Lo suyo estaba muy lejos del planteamiento del ajedrecista que trata de intuir las jugadas de su adversario para urdir el jaque mate: Mandela estaba convencido de que Sudáfrica no sería Sudáfrica sin los afrikáners. También ellos formaban parte del país. Entendía, por tanto, que eran imprescindibles en el futuro. Y para cautivarles –pensaba– era preciso conocerles. Con ese planteamiento, los largos años de prisión fueron un incansable y estimulante entrenamiento mental. En la isla, el único contacto con el pueblo afrikáner eran los guardias. Mandela fue poniendo en práctica con ellos su carisma y capacidad de seducción. Quizá más tarde –se decía– se presentase la oportunidad de hacerlo con los gobernantes y con el resto de la Sudáfrica blanca. De todos modos, esas disposiciones magnánimas tenían poco que ver con las de su juventud.
Antes de ser conducido a Robben Island, Mandela ya acumulaba una trayectoria densa y compleja.

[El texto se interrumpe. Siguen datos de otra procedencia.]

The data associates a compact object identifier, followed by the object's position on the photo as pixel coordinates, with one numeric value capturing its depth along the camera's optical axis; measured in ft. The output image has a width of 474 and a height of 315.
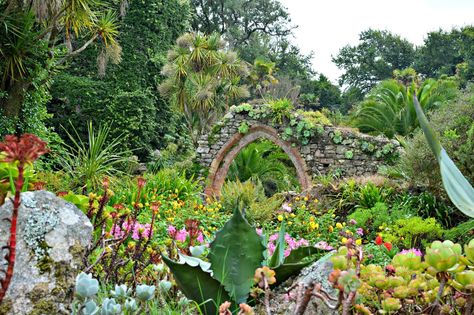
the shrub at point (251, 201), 27.32
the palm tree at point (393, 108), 55.83
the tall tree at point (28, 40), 33.14
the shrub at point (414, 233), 22.02
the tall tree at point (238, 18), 98.89
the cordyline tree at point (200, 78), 59.88
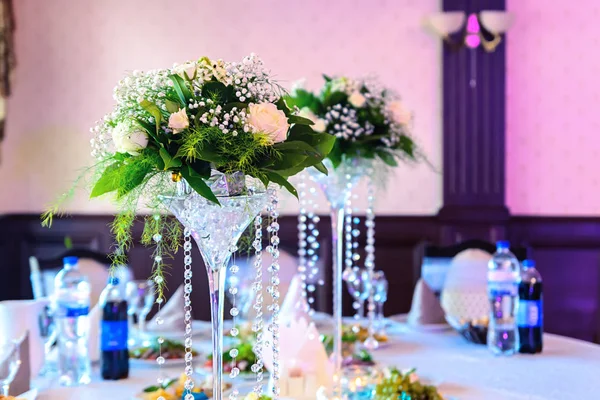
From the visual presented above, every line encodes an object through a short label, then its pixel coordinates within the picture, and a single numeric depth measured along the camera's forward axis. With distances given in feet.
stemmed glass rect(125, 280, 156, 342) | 9.57
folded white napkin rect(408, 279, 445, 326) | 10.28
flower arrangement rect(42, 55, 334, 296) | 5.15
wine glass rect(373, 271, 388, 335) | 9.80
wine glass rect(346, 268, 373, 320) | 9.62
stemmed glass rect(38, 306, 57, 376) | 7.97
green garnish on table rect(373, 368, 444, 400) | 6.60
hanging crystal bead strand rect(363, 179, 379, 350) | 9.25
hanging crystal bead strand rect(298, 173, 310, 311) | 8.93
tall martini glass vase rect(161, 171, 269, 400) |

Tenía 22 años cuando se entregó a la lucha contra el apartheid. Como tantos otros jóvenes contagiados por la descolonización a veces accidentada de su continente, aspiró inicialmente a una democracia negra, y adoptó luego los planteamientos y las estrategias del comunismo. Sin embargo, con el tiempo se convenció de que el respeto a todas las razas y a todas las etnias era una premisa insustituible. Y esa fue la brújula que orientó sus pasos a partir del 11 de febrero de 1990, cuando, ya cumplidos los 72 años, respiró de nuevo el aire puro de la libertad. En el primer discurso que pronunció tras su excarcelación tuvo palabras de perdón, de compromiso y de comprensión que apaciguaron los temores de los blancos y alentaron las esperanzas de los negros. En mayo de aquel mismo año se iniciaron oficialmente las negociaciones entre el CNA y el Gobierno que conducirían a la abolición del apartheid.

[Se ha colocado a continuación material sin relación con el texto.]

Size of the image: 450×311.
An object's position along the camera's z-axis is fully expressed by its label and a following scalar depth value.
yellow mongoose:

No fue un empeño fácil. El Estado trató de reducir el racismo y la desigualdad con acuerdos, firmas y concesiones, pero la violencia crispó calles y barrios, jaleada por extremistas tanto blancos como negros. Se impuso una vez más la enorme fuerza de voluntad de Mandela, que consiguió sujetar sus propios instintos y sentimientos, y aplacó a la vez los impulsos vengativos de su pueblo. El decisivo punto de inflexión de la historia sudafricana se produjo en 1994, cuando Mandela fue elegido presidente en unas elecciones democráticas. Sus principios e ideales modelaron un gobierno multicolor en el que estaban representadas todas las minorías nacionales: negros, blancos, indios, musulmanes, cristianos, comunistas, conservadores y liberales.

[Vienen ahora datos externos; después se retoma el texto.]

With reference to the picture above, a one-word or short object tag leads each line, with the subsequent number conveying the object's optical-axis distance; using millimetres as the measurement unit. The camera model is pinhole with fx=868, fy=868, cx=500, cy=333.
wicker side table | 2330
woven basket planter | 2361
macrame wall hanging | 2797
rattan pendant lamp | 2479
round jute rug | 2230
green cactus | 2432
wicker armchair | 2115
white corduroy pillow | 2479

El apartheid había desaparecido del paisaje jurídico, pero quedaba lo más difícil: ganarse el favor de los blancos. Movido como hasta entonces por la generosidad y el perdón, Mandela se sirvió del deporte en su lucha para construir una nueva nación. Y no de un deporte cualquiera, sino del rugby, una de las principales señas de identidad de la población afrikáner. Ver cómo el 24 de junio de 1995 43 millones de sudafricanos de todos los colores animaban a su selección en la final contra los temidos All Blacks de Nueva Zelanda fue la confirmación definitiva de que Sudáfrica había logrado empezar de nuevo su historia. Surgirían después otros problemas y otras diferencias, pero la increíble epopeya encabeza por Nelson Mandela tuvo aquel día un final feliz.